BEGIN

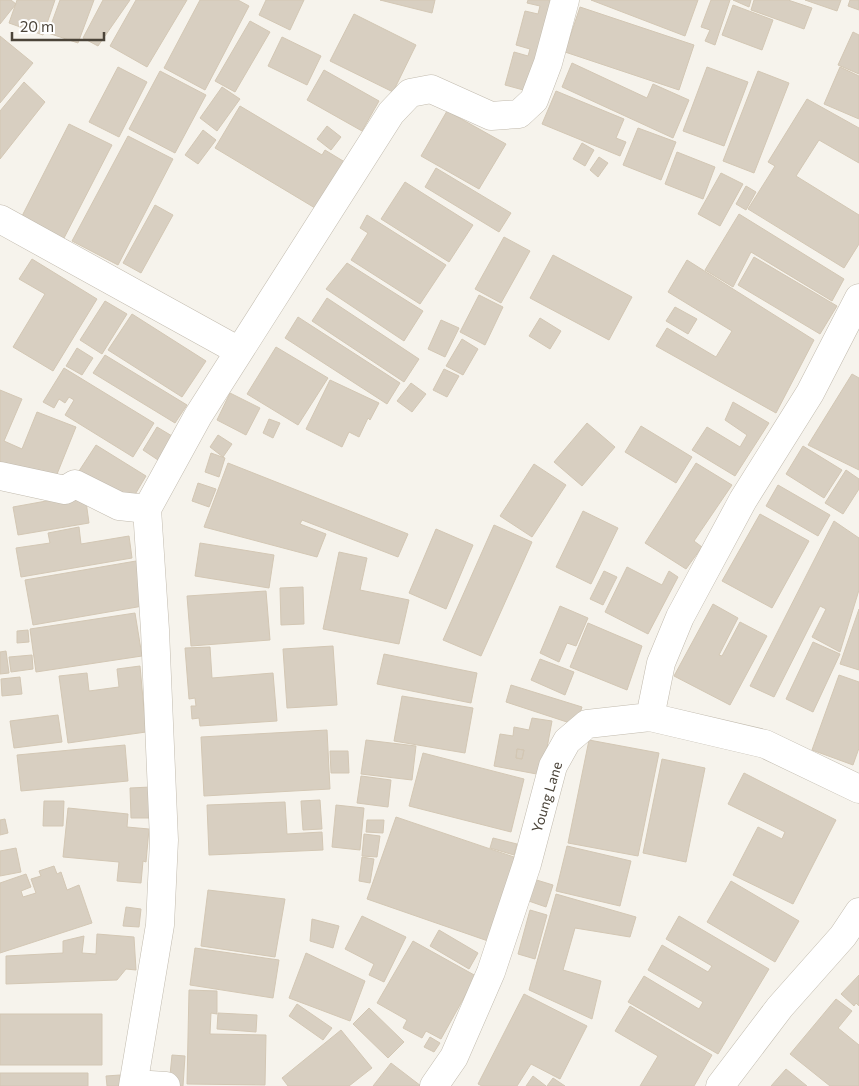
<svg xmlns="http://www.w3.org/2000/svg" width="859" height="1086" font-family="Commissioner,sans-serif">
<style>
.building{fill:#d8cfc1;stroke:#d3c7b4;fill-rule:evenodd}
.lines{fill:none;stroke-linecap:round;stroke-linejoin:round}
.minor-casing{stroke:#c2bbae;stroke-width:29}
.minor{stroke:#fff;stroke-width:28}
.labels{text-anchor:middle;stroke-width:4.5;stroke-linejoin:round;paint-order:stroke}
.street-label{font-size:14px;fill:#4b4439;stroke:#fff}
</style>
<rect width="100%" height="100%" fill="#f6f3ec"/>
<path class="building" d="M0,0H11L16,4L0,24Z
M17,0H55L43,35L9,23Z
M60,0H94L78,43L48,33Z
M103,0H130L98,46L83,38Z
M136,0H187L147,67L110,46Z
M200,0H238L249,6L205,90L164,68Z
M266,0H304L290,30L259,15Z
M380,0H435L432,13Z
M528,0H551L527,91L505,85L514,52L528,56L530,49L516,45L525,11L538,14L540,6L527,3Z
M591,0H698L685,36Z
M711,0H730L715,45L705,41L710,30L701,27Z
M733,0H751L749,7Z
M754,0H788L812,8L804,29L751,10Z
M805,0H841L837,11Z
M850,0H859V10L848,6Z
M733,5L773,20L762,50L722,35Z
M580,7L694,45L679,90L565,52Z
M354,14L416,45L393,92L330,61Z
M250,21L270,32L235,92L215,81Z
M853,32L859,35V74L838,65Z
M0,36L33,63L0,103Z
M282,37L321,56L307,85L268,66Z
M572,63L647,98L653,84L689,100L673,138L562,87Z
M118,67L147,82L119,137L89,122Z
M707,67L748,82L724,146L683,131Z
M840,67L859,76V119L824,104Z
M324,70L379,101L362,131L307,100Z
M160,71L206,95L175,153L129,129Z
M758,71L789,83L754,173L723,161Z
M24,82L45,102L0,159V111Z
M222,87L240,99L217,131L200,118Z
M556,91L624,119L616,138L626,142L620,156L542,124Z
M807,99L859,128V163L819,140L796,176L859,215V244L844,268L748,209L775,166L768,162Z
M240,106L322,155L325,150L348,164L320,211L215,148Z
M447,111L506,144L479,189L421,156Z
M69,124L112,145L63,240L21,218Z
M327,126L341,137L331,150L317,139Z
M638,128L676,142L661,180L623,165Z
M203,130L216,140L198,164L185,155Z
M128,136L173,159L118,265L72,241Z
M582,143L594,150L585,166L573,159Z
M677,152L715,167L703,199L665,184Z
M599,157L608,163L598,177L590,170Z
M436,168L511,213L499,232L425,187Z
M721,173L743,184L720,226L698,214Z
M405,182L473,225L449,262L381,219Z
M746,186L756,192L746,210L736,204Z
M155,205L173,215L141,273L123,263Z
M739,214L844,279L832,301L751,252L733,287L705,270Z
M367,215L446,265L420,304L351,260L368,233L360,228Z
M504,237L530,251L501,303L475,289Z
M553,255L632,297L609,340L530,298Z
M754,257L837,306L820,334L738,285Z
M32,259L97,299L53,371L13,347L45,294L19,279Z
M687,260L814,340L776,413L656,346L667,328L716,357L732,331L668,292Z
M347,263L423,311L404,341L326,289Z
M479,295L503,307L485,345L460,332Z
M327,298L419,359L404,382L312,321Z
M105,301L127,314L102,354L80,340Z
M675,307L697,319L688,334L666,321Z
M132,314L206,361L182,397L108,350Z
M298,317L400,383L387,404L285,338Z
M540,318L561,331L550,349L529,336Z
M441,320L459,328L445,357L428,349Z
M462,339L478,349L463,375L446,366Z
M276,347L328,378L298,425L247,394Z
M77,348L93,358L82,375L66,366Z
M105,355L187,405L175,423L93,373Z
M64,368L154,423L133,457L65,415L74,400L69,397L65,403L59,399L54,408L43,402Z
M444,369L459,376L447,397L433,390Z
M852,374L859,378V470L808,445Z
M330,380L379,403L370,420L368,418L359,437L349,432L342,447L306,429Z
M411,383L426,394L412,412L397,401Z
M0,390L22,399L4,441L22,449L37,412L76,427L53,484L0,463Z
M230,393L260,408L246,435L217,420Z
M733,402L769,423L735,476L692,450L707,427L740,447L747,435L725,420Z
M269,419L280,423L273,438L263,433Z
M587,423L615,447L582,486L554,462Z
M641,426L692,457L676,483L625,452Z
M157,427L172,436L158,460L143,450Z
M218,435L232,444L223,457L210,447Z
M96,445L146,476L130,503L79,471Z
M803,446L842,470L824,498L786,474Z
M211,453L225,458L219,477L205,472Z
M228,463L408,534L398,557L302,520L300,524L326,534L317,557L204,527Z
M696,463L732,485L694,541L702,547L686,569L645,543Z
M534,464L566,485L532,537L500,516Z
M846,470L859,479V489L843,514L825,503Z
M198,483L216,489L209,507L192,501Z
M778,485L830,515L818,536L766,506Z
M85,494L89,523L18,535L13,507Z
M583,511L618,528L591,584L556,567Z
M760,514L809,541L772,608L722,581Z
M834,521L859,538V590L840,652L812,637L826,609L820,606L774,697L750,686Z
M494,525L532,542L481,656L443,640Z
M79,527L81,544L129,536L132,558L21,577L16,548L50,543L48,533Z
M436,529L473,545L446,609L409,593Z
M200,543L274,555L269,588L195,576Z
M339,552L367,558L360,590L409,600L399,644L323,629Z
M136,561L143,606L33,625L25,580Z
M627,567L662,585L669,571L678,577L648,634L605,612Z
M604,571L617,577L603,605L590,599Z
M303,587L304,624L281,625L280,588Z
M266,591L270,640L191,646L187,596Z
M713,604L738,618L719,655L722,656L740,622L767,636L730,705L674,676Z
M560,606L588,618L576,646L567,643L559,662L540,653Z
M859,609V670L840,664Z
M135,613L142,656L36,672L30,629Z
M588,623L642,646L627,690L570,667Z
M28,630L29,642L17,643V631Z
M813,642L840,654L813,712L786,699Z
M333,646L337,705L287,708L283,649Z
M210,647L212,678L273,673L277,721L200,726L199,718L192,719L191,706H196L195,698L189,699L185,648Z
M6,651L9,673L0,674V652Z
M384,654L477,673L471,703L377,684Z
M32,655L33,669L11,672L9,657Z
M540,659L574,672L565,695L531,680Z
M140,666L146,732L68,743L59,676L87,673L89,691L119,687L117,669Z
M839,675L859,682V748L853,765L812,750Z
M20,677L22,694L2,696L1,679Z
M511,685L582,707L576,725L506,702Z
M402,696L473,708L465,753L394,741Z
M58,715L62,742L14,748L10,721Z
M532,718L552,721L542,775L494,766L500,734L513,736L514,727L529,730ZM517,749L524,750L522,759L516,758Z
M327,730L330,789L204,796L201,737Z
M366,740L416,746L412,780L361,774Z
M589,740L659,753L638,856L568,843Z
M125,745L128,781L21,791L17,755Z
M517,749L524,750L522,759L516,758Z
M330,751H348L349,773H331Z
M423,753L524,779L511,832L409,806Z
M662,759L705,768L686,862L643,853Z
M744,773L836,820L793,904L733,875L758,827L782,839L785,832L728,804Z
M361,776L391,780L388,807L357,803Z
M151,787V818H131L130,788Z
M320,800L322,829L303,830L301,801Z
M44,801H64L63,826H43Z
M285,802L287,834L322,832L323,850L209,855L207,805Z
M336,805L364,808L360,850L332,847Z
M68,808L128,814L127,827L149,829L146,862L143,861L141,883L117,881L119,862L63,857Z
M396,817L517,858L488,941L367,899Z
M5,819L8,833L0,835V820Z
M367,820H384L383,833L366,832Z
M364,834L380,836L377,857L362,856Z
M493,838L517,844L514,855L490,848Z
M567,846L631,861L620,906L556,891Z
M16,848L21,872L0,876V851Z
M362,857L374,859L370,883L359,881Z
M54,866L57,874L61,872L67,890L79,885L92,923L0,953V883L26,874L31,887L21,891L23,897L36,893L31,879L41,876L39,871Z
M530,878L553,885L546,907L523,899Z
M731,881L799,921L775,962L707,922Z
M208,890L285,899L275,957L201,946Z
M556,894L636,917L630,937L575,928L563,970L601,981L592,1019L529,990Z
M126,907L141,909L139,927L123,926Z
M530,910L547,915L535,959L518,954Z
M362,916L406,937L384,982L369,975L374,964L345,949Z
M679,916L769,969L718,1054L628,1002L644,976L699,1009L703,1002L648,970L662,945L708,972L712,966L666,939Z
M312,919L339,926L333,948L310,941Z
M439,930L478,953L469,969L430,946Z
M97,934L134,937L136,970L126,969L117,980L6,984V956L63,953V941L84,936L82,953L96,954Z
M413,941L476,976L441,1039L426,1031L422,1038L403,1028L407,1020L377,1003Z
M195,948L279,960L273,998L190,985Z
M306,953L365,981L350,1021L289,998Z
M859,975V1006L856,1003L854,1006L841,994Z
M189,990L217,991V1014L211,1013L210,1034L266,1035L265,1085L187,1084Z
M524,994L587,1026L560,1079L531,1064L517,1086H482L478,1084Z
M836,999L852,1011L838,1028L859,1045V1086H830L790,1054Z
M297,1004L332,1028L323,1040L289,1016Z
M630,1006L712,1055L694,1086H640L658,1056L615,1031Z
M369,1008L404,1042L388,1058L353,1024Z
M218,1013L257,1015L256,1032L217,1029Z
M0,1014H102V1065H0Z
M341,1030L372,1068L349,1086H288L282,1078Z
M430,1037L440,1043L434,1052L424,1047Z
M172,1055L185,1056L183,1086L169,1085Z
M391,1063L421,1086H373Z
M786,1069L807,1086H771Z
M0,1073H88V1086H0Z
M120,1075L121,1086H107L106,1076Z
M533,1076L546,1086H526Z
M553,1078L565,1086H547Z"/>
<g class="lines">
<g class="minor-casing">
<path id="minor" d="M0,219L239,351
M0,476L65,490L75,484L119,506L147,509
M650,717L661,663L680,617L743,500L810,393L859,298
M134,1084L166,1086
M133,1086L160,925L164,840L155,630L147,509L198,416L391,113L410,93L431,89L491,116L519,114L534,100L548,63L565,0
M434,1086L454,1057L491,972L527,864L553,766L567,741L587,724L650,717L765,744L859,789
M720,1086L780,1007L843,936L859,912"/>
</g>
<use href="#minor" class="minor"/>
</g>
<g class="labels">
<g class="street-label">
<text transform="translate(547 797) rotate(-73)" y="5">Young Lane</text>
</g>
</g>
<path d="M12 32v8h92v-8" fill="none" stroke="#4b4439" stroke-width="2.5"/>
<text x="20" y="32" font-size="15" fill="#4b4439" stroke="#ffffff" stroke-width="4" paint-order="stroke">20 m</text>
</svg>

END

* TO DO: Among the lines of the material, some contain the string "height". State how many, and nothing more.

* RESPONSE TO THE EXERCISE: 2